Nathalie Yot trouble. Ses phrases prennent sens, derrière les mots, au-delà des mots. Car si la narratrice parle peu, cela suffit pour comprendre les cris, les coups sûrement, le vide qui fait basculer. Le lecteur remplit les blancs, comble le passé à travers un présent prosaïque, fait de longues marches, de pieds écorchés, de corps qui souffrent. Toujours plus au nord. Lille. Bruxelles. Un fjord en Norvège. Des hommes sur sa route, dans sa chair, qui la malmènent parce qu’elle le veut, des fois. Et l’enfant, neuf ans. Son petit homme. Son amour. Son obsession.

La langue de Nathalie Yot est elliptique, sûre, poétique. Pas une poésie qui déclame. Pas faite de chants d’oiseaux et de prés verdoyants. La sienne sent le macadam. Elle est aussi dure que les trottoirs sur lesquels se couche la misère, aussi rude que le sont les hommes avec les femmes qui trottent. Nathalie Yot choque et bouleverse.

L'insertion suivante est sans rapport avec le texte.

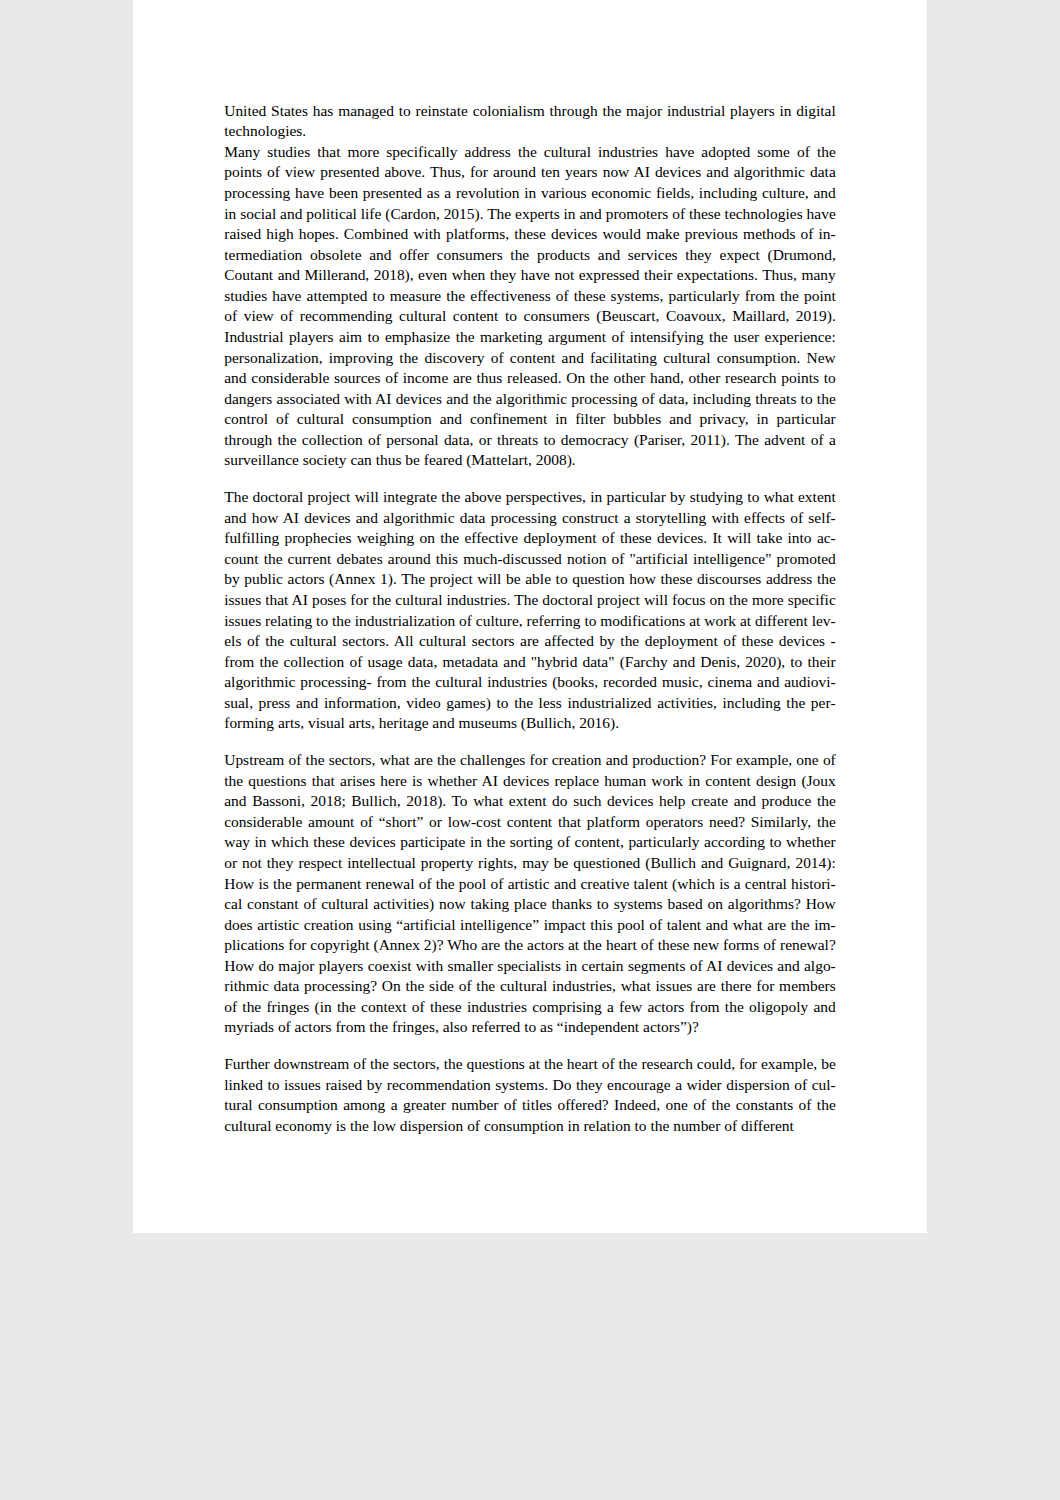United States has managed to reinstate colonialism through the major industrial players in digital technologies.
Many studies that more specifically address the cultural industries have adopted some of the points of view presented above. Thus, for around ten years now AI devices and algorithmic data processing have been presented as a revolution in various economic fields, including culture, and in social and political life (Cardon, 2015). The experts in and promoters of these technologies have raised high hopes. Combined with platforms, these devices would make previous methods of intermediation obsolete and offer consumers the products and services they expect (Drumond, Coutant and Millerand, 2018), even when they have not expressed their expectations. Thus, many studies have attempted to measure the effectiveness of these systems, particularly from the point of view of recommending cultural content to consumers (Beuscart, Coavoux, Maillard, 2019). Industrial players aim to emphasize the marketing argument of intensifying the user experience: personalization, improving the discovery of content and facilitating cultural consumption. New and considerable sources of income are thus released. On the other hand, other research points to dangers associated with AI devices and the algorithmic processing of data, including threats to the control of cultural consumption and confinement in filter bubbles and privacy, in particular through the collection of personal data, or threats to democracy (Pariser, 2011). The advent of a surveillance society can thus be feared (Mattelart, 2008).
The doctoral project will integrate the above perspectives, in particular by studying to what extent and how AI devices and algorithmic data processing construct a storytelling with effects of self-fulfilling prophecies weighing on the effective deployment of these devices. It will take into account the current debates around this much-discussed notion of "artificial intelligence" promoted by public actors (Annex 1). The project will be able to question how these discourses address the issues that AI poses for the cultural industries. The doctoral project will focus on the more specific issues relating to the industrialization of culture, referring to modifications at work at different levels of the cultural sectors. All cultural sectors are affected by the deployment of these devices - from the collection of usage data, metadata and "hybrid data" (Farchy and Denis, 2020), to their algorithmic processing- from the cultural industries (books, recorded music, cinema and audiovisual, press and information, video games) to the less industrialized activities, including the performing arts, visual arts, heritage and museums (Bullich, 2016).
Upstream of the sectors, what are the challenges for creation and production? For example, one of the questions that arises here is whether AI devices replace human work in content design (Joux and Bassoni, 2018; Bullich, 2018). To what extent do such devices help create and produce the considerable amount of “short” or low-cost content that platform operators need? Similarly, the way in which these devices participate in the sorting of content, particularly according to whether or not they respect intellectual property rights, may be questioned (Bullich and Guignard, 2014): How is the permanent renewal of the pool of artistic and creative talent (which is a central historical constant of cultural activities) now taking place thanks to systems based on algorithms? How does artistic creation using “artificial intelligence” impact this pool of talent and what are the implications for copyright (Annex 2)? Who are the actors at the heart of these new forms of renewal? How do major players coexist with smaller specialists in certain segments of AI devices and algorithmic data processing? On the side of the cultural industries, what issues are there for members of the fringes (in the context of these industries comprising a few actors from the oligopoly and myriads of actors from the fringes, also referred to as “independent actors”)?
Further downstream of the sectors, the questions at the heart of the research could, for example, be linked to issues raised by recommendation systems. Do they encourage a wider dispersion of cultural consumption among a greater number of titles offered? Indeed, one of the constants of the cultural economy is the low dispersion of consumption in relation to the number of different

Son nord du monde est tout à fait au bout du monde, là où il n’y a plus rien après, que le saut dans le gouffre, la perte des repères.

L’héroïne atteint-elle le bord du monde comme on atteint les limites ? Est-elle au bord de la folie ? Qui pour juger sa quête ? Où poser les sens interdits ? Permettent-ils de prévenir la chute ? Nathalie Yot se garde de répondre et nous laisse faire notre propre chemin, vers le nord.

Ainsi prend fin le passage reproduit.